Of the 5.8 million who look after family members and friends, 1.4 million people provide more than 50 hours a week of free care.
The figures from 2011 show that about 3.7 million provide between one and 19 hours of unpaid care a week and 775,000 provide between 20 and 49 hours. The ONS said the number of unpaid carers has grown by 600,000 since 2001.
In Neath Port Talbot, south Wales, 14.6 per cent of the population were unpaid carers – the highest proportion in England and Wales.
TUC general secretary Frances O’Grady said: “Britain’s growing army of unpaid carers, the vast majority of whom are women, provide an invaluable service to society. But despite being worth around £340bn a year, unpaid care is still not given the recognition it deserves from either Government or employers.

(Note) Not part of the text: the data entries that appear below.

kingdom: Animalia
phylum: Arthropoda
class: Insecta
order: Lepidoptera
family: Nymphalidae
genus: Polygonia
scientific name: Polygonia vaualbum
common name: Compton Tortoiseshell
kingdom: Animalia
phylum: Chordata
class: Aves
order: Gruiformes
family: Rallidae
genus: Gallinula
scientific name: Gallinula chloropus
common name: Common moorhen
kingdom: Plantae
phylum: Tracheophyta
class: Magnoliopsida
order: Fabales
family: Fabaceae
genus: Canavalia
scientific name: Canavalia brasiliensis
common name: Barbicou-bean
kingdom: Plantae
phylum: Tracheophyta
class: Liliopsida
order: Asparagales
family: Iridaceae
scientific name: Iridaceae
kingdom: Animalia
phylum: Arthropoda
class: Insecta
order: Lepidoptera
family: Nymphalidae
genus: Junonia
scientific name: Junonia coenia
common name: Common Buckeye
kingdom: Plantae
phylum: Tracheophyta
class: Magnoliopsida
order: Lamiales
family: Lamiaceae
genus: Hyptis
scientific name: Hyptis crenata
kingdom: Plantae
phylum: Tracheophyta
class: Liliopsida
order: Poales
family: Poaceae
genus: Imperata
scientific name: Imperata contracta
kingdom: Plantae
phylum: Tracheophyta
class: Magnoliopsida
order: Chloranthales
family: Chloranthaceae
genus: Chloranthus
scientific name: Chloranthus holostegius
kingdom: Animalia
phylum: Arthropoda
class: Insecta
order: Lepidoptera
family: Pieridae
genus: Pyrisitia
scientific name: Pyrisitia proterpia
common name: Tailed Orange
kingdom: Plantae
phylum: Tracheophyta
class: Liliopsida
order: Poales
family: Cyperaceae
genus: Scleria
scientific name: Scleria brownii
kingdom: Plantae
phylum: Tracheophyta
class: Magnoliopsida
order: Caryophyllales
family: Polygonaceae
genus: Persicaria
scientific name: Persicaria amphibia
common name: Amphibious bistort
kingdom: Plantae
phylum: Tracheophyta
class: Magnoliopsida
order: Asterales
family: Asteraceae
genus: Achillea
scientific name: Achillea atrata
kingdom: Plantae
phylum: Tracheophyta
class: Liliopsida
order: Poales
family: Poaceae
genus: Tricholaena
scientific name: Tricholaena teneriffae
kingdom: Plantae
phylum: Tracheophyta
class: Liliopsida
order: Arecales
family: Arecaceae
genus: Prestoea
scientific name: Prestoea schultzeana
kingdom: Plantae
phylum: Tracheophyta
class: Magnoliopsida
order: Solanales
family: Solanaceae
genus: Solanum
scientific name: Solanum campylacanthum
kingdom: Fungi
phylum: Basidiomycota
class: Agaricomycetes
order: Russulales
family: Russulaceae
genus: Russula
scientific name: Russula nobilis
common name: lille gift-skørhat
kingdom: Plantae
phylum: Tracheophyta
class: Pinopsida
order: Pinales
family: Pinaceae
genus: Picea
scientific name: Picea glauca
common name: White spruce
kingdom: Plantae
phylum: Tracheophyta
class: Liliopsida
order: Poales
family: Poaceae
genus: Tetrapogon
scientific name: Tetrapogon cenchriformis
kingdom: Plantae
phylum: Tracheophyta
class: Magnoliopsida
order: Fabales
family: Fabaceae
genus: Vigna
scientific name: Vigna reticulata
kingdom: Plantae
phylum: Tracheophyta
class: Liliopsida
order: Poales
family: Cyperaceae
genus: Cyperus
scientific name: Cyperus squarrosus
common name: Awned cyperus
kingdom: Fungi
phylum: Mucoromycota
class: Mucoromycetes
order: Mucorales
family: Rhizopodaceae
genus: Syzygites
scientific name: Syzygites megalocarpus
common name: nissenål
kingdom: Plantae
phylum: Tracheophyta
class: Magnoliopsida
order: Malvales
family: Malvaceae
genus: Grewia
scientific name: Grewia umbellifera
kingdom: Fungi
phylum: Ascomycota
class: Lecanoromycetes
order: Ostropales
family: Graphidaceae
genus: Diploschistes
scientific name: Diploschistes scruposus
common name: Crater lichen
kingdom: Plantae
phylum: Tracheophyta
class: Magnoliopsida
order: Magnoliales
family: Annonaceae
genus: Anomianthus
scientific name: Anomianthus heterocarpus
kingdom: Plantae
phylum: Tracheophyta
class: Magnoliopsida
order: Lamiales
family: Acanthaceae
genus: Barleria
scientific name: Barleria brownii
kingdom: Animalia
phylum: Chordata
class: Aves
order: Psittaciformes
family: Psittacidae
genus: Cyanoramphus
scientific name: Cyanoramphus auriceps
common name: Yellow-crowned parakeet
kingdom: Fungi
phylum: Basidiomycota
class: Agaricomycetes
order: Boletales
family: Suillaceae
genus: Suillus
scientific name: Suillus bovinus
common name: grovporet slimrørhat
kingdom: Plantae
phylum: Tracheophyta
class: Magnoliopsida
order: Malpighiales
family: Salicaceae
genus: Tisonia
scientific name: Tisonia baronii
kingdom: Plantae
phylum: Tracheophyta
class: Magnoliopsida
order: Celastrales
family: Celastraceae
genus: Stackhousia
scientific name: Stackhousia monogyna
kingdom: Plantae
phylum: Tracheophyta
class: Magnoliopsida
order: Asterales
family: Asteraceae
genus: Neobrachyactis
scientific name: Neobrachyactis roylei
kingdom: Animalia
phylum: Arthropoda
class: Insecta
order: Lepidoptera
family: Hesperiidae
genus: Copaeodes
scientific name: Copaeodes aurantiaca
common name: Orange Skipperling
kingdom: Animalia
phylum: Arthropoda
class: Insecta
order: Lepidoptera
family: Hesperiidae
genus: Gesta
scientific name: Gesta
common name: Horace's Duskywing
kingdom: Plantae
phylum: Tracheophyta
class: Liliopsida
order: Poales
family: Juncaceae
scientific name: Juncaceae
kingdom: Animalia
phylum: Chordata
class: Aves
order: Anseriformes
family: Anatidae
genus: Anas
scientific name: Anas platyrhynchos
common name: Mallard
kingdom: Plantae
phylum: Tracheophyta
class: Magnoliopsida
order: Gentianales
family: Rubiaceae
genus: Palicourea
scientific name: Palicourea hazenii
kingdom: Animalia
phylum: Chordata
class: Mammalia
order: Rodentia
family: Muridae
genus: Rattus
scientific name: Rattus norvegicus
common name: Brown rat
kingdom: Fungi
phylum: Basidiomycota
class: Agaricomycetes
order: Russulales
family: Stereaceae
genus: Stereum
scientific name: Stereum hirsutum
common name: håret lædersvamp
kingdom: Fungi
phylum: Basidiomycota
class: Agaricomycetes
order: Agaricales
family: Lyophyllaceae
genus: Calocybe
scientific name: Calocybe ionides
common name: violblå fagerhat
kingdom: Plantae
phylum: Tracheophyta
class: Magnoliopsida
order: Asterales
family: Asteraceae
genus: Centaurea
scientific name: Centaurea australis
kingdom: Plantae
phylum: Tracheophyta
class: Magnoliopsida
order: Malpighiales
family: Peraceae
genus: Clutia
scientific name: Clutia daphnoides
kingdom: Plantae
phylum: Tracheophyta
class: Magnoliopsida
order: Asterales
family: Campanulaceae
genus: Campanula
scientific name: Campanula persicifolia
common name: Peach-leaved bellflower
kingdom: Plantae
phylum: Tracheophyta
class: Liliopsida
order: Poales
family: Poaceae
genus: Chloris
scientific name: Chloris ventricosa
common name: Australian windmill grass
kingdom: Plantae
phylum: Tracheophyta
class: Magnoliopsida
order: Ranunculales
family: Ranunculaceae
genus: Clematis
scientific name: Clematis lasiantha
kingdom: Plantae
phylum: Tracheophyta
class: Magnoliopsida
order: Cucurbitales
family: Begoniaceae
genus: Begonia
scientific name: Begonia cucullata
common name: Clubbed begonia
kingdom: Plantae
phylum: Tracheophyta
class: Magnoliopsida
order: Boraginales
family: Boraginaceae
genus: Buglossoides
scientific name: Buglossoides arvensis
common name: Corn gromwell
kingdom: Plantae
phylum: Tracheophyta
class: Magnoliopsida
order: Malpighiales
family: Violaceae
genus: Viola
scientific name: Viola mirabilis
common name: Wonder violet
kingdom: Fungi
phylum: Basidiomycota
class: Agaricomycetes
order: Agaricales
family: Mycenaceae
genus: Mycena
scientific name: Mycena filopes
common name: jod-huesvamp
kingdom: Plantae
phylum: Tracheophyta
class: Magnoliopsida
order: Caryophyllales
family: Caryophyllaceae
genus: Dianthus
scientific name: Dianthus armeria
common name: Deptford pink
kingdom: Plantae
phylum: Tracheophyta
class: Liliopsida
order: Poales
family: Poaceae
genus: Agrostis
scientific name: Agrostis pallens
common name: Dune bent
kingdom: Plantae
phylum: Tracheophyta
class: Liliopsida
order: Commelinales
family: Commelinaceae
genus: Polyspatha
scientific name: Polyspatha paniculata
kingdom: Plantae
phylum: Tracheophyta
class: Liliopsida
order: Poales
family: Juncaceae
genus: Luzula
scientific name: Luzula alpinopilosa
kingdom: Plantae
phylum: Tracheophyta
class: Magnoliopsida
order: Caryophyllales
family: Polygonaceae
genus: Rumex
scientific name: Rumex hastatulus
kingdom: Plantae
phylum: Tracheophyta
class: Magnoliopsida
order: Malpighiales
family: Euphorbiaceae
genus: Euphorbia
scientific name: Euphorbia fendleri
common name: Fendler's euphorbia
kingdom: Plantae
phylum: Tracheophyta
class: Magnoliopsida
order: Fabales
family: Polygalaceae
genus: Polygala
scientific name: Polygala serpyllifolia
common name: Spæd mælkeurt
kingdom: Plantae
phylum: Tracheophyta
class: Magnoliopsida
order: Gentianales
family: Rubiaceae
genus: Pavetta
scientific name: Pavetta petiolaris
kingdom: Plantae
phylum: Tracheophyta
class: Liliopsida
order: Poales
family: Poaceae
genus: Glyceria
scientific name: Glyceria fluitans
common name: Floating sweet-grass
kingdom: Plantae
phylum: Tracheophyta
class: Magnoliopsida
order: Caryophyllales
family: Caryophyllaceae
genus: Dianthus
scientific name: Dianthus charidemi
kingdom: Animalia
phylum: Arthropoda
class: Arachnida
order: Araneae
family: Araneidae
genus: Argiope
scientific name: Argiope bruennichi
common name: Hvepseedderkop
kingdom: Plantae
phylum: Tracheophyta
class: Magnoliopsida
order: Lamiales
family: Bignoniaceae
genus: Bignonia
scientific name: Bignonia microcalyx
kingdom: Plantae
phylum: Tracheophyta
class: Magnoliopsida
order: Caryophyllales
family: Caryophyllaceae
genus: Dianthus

“Far too many women are forced to trade down or even quit jobs when they take on caring responsibilities. Not enough employers truly embrace flexible working, despite the benefits it holds for staff and the business.
“As the population ages, the ever-increasing care needs of our society cannot be met by unpaid care alone. We need Government investment in all services, from childcare to elderly care. Without this extra funding we will continue to see women drop out of the labour market to fill the gaps in care provision.”
Helena Herklots, chief executive of Carers UK, said: “Too often the costs and pressures of caring for older or disabled loved ones can force families to give up work to care and lead to debt, poor health and isolation. In addition, as more families need help to care, social care support and disability benefits are being cut. Society needs to come to terms with this demographic shift.”